Fazit: Es wäre mehr als tra­gisch, würde das über­wiegend positive Neben- und Mit­ein­ander von Deutschland und Russland wegen des Ukrai­ne­krieges nun sein Ende finden. Sogar die Kultur war zu großen Teilen eine gemeinsame, beide hatten z.B. große Kom­po­nisten. Am 1. Februar 1992 besuchten wir zum Abschluss einer Sibi­ri­en­reise (bis Wla­di­wostok) ein Konzert in St. Petersburg. Into­niert wurde neben Berlioz auch Schubert. Sogar während der deut­schen Bela­gerung 1941/42 gönnte man sich dort solche Kon­zerte. Und bei uns standen und stehen rus­sische Klas­siker hoch im Kurs. Warum jedoch tun wir uns mit der Kultur der Ukraine denn so schwer?

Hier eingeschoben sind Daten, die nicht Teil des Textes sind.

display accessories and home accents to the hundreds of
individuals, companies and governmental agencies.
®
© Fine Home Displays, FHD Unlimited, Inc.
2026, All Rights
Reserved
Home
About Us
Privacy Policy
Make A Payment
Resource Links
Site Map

Auch Selenskyj war ein Kul­tur­schaf­fender und hat nicht nur ein mili­tä­ri­sches Pokerface. Vor seiner Prä­si­dent­schaft gab er seinem Volk viel zu lachen und war sehr beliebt, wie diese sechs Minuten bzw. Sex-Minuten zeigen. Die Frage sei aber erlaubt, ob er mit Filmen und solcher Art Comedy so viele Steuern in die Staats­kasse brachte, wie er in seiner Prä­si­dent­schaft aus ihr her­aus­holte. Er verfügt nach drei Jahren Amtszeit über ein stolzes Ver­mögen, aber er soll dem Ver­nehmen nach noch kein Dol­lar­mil­li­ardär sein.

Doch dürfte es sich kaum um legal erwor­benen Reichtum handeln – so wenig wie bei Putin. Wobei dieser schon länger an der Macht ist und über ein ent­spre­chendes Ver­mögen verfügt. Auch die kleine Statur ist den beiden Prä­si­denten gemeinsam. Psy­cho­logen meinen, das wäre das eigent­liche Problem, auch Hitler sei klein gewesen. Was nicht zutrifft, denn er ent­sprach der dama­ligen deut­schen Durch­schnitts­größe. Aber inter­essant, dass Selenskyj und Putin beide nur 1,70 m messen. Sie sollten sich also bestens ver­stehen, da kleine Männer gerne ihre gefühlte Min­der­wer­tigkeit mit Macht­an­sprüchen zu kom­pen­sieren versuchen.